The advice is still the same for this OP - build a retaining wall and build a deck not a combined retaining wall/deck. Of course in other sites the advice might be different.

----------


## ringtail

To be honest bloss, based on the quality of workmanship I've seen from landscape builders/ landscapers *up here* I wouldn't let one near timber full stop. Paving, block walls and water features seem to be their forte. My brother had 70 k ( yes $70,000) worth of landscaping done by a landscape builder and its absolute crap. I now have to go and rectify all the timber elements and by rectify I mean remove and re build.

----------


## Bloss

> To be honest bloss, based on the quality of workmanship I've seen from landscape builders/ landscapers *up here* I wouldn't let one near timber full stop. Paving, block walls and water features seem to be their forte. My brother had 70 k ( yes $70,000) worth of landscaping done by a landscape builder and its absolute crap. I now have to go and rectify all the timber elements and by rectify I mean remove and re build.

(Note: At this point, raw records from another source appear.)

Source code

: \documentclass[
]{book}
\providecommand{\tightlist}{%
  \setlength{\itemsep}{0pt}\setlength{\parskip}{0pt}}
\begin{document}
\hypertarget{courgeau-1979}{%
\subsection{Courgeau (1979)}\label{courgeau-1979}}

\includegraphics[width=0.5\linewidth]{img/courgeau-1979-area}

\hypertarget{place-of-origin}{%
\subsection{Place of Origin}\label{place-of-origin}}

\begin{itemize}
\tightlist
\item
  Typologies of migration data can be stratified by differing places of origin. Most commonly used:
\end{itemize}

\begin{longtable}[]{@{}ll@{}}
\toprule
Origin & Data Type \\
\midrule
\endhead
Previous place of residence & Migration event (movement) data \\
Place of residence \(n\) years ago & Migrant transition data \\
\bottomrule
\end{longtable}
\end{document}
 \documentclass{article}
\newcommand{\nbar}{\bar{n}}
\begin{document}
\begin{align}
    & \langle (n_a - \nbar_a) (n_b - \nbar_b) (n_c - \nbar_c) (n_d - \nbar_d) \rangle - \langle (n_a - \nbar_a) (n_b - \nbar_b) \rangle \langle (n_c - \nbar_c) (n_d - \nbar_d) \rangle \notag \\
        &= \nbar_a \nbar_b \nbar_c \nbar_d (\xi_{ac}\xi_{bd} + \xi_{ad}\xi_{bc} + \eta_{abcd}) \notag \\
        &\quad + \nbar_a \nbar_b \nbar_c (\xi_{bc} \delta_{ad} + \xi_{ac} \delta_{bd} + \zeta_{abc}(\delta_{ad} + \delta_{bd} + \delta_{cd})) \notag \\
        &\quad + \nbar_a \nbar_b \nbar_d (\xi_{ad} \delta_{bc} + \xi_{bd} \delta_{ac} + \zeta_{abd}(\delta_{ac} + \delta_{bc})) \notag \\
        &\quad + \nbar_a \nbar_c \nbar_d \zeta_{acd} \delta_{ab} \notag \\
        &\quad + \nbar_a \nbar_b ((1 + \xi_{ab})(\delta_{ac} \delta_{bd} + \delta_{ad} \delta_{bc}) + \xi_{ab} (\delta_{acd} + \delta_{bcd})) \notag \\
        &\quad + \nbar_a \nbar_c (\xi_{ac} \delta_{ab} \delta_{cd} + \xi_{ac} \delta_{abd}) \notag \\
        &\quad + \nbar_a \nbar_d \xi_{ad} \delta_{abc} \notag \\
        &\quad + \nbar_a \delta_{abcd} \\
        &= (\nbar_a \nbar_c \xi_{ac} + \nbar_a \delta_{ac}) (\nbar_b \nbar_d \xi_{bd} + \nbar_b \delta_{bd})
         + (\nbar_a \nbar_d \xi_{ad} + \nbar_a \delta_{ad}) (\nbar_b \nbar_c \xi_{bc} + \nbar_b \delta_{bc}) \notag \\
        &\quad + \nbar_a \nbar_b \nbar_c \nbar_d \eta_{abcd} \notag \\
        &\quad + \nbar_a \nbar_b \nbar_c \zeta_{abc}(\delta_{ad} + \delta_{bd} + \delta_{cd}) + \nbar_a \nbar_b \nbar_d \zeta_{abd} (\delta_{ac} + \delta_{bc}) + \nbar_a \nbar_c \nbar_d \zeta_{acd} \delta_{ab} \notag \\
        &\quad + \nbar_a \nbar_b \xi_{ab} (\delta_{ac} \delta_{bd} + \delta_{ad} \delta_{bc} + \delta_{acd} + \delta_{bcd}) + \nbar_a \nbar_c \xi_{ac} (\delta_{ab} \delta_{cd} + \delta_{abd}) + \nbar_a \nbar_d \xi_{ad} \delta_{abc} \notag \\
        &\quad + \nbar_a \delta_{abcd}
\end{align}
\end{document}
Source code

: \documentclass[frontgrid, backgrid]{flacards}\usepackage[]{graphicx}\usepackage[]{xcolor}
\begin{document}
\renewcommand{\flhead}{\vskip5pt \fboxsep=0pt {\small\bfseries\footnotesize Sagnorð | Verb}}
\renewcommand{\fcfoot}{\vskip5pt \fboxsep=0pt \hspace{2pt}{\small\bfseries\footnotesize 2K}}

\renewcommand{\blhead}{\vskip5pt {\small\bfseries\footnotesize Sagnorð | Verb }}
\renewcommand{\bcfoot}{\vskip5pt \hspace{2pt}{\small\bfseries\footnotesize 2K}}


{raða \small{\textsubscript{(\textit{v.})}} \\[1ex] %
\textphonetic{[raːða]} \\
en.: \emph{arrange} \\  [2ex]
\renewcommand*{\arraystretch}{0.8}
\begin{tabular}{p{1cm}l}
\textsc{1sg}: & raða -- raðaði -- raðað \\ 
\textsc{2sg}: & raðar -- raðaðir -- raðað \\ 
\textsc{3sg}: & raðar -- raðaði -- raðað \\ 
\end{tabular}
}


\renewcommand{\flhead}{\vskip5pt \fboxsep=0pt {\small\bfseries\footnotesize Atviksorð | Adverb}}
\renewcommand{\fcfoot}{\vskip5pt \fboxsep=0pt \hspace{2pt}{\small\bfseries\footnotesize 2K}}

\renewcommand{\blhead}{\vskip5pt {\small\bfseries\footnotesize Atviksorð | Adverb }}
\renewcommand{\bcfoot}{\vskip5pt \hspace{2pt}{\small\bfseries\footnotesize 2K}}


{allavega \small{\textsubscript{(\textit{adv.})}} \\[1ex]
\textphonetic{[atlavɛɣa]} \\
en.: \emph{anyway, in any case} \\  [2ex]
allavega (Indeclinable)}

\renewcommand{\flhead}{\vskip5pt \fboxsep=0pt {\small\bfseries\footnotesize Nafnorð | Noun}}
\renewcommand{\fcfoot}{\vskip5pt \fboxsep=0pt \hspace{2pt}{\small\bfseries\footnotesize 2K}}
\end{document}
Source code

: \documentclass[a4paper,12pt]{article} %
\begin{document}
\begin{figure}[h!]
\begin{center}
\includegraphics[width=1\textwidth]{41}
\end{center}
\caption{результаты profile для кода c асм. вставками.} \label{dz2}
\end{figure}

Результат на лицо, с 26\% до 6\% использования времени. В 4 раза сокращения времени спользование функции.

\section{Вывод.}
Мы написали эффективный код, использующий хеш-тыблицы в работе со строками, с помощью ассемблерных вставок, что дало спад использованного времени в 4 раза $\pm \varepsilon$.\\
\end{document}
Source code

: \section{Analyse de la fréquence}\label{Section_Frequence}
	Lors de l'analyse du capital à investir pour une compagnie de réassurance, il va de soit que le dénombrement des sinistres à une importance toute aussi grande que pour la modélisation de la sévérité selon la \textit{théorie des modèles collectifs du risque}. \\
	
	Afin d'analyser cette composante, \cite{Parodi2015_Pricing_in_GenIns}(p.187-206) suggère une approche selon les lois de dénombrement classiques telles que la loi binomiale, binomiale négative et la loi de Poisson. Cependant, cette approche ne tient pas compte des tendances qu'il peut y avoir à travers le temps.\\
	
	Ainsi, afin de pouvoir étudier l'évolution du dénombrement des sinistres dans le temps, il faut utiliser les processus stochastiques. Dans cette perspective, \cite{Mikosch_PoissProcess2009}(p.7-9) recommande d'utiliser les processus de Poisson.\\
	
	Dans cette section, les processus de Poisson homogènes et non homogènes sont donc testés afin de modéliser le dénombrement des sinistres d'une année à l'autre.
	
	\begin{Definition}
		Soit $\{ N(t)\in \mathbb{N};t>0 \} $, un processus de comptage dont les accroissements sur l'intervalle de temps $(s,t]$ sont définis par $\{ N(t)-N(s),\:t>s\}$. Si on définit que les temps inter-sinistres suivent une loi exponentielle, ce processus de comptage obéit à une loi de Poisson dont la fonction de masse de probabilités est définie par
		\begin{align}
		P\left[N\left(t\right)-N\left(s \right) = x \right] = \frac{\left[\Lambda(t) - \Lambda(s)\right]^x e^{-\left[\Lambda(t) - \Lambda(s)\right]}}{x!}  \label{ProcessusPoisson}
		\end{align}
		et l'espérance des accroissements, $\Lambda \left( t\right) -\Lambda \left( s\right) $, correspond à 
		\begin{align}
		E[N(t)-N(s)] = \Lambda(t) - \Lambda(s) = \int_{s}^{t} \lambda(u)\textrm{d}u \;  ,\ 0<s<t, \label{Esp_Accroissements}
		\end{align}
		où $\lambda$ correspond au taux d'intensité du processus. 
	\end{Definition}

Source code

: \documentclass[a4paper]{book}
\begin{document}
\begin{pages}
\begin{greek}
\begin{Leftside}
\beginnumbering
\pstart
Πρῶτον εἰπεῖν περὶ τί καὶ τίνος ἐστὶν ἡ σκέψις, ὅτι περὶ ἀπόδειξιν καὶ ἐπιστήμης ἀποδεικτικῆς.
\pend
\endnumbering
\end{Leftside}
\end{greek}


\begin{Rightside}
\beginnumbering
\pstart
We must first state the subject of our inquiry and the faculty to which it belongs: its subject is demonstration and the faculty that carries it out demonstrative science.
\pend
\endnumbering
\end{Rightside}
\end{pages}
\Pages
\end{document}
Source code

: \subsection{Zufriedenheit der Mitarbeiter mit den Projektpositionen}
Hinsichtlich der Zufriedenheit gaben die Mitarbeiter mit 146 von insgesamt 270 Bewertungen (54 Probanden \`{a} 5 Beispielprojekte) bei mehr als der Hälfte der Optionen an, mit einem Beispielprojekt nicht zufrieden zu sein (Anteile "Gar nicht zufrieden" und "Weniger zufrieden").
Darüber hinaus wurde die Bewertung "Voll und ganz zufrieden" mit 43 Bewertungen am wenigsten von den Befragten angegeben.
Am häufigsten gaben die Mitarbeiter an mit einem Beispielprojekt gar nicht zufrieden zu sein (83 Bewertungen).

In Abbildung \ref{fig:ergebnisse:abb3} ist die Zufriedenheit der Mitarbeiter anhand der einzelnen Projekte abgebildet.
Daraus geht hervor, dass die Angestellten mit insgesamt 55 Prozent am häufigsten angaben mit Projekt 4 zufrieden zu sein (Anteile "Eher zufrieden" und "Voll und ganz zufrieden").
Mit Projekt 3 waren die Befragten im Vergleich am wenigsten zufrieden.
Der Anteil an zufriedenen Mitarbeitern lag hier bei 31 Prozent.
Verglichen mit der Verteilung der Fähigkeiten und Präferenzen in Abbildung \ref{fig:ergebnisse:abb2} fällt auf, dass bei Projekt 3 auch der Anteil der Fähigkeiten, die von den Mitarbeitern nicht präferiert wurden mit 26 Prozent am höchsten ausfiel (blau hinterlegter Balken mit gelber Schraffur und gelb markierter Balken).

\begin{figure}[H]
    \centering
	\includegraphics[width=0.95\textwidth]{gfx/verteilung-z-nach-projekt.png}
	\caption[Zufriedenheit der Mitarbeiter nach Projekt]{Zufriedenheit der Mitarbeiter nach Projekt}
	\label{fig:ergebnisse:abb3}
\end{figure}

  I said 'plenty' not all - I'll amend post . . .  :Smilie:

----------


## cherub65

if that's your opinion of landscape contractors in Brisbane, why would you let your brother spend $70k with one?

----------


## ringtail

> if that's your opinion of landscape contractors in Brisbane, why would you let your brother spend $70k with one?

  
Not my decision Cherub. Who am I to argue. Not my money and I dont care what he does with his.

----------


## cherub65

> Who am I to argue.

  
Doesn't sound like you Ringtail, Be interested to see the photos when you get there.

----------


## ringtail

> Doesn't sound like you Ringtail, Be interested to see the photos when you get there.

    :Biggrin:  I'm not argumentative, much :Tongue:  
Some things they did really well, like stone walls and turfing and a some sandstone paving. Other things like the irrigation system wiring, while probably fit for purpose, looked like it had been done by my 2 year old niece. The timber fencing and gate assembly are the worst though. Timber slats cut with a angle grinder, posts not in line or plumb, gate dropped 50 mm in 1 year, gate out of wind etc... A lot more to the job than this though - exposed agg slabs, water tanks etc... I've already redone the solenoid wiring for the irrigation system and one of their retaining walls and will attack the fence and gate soon.

----------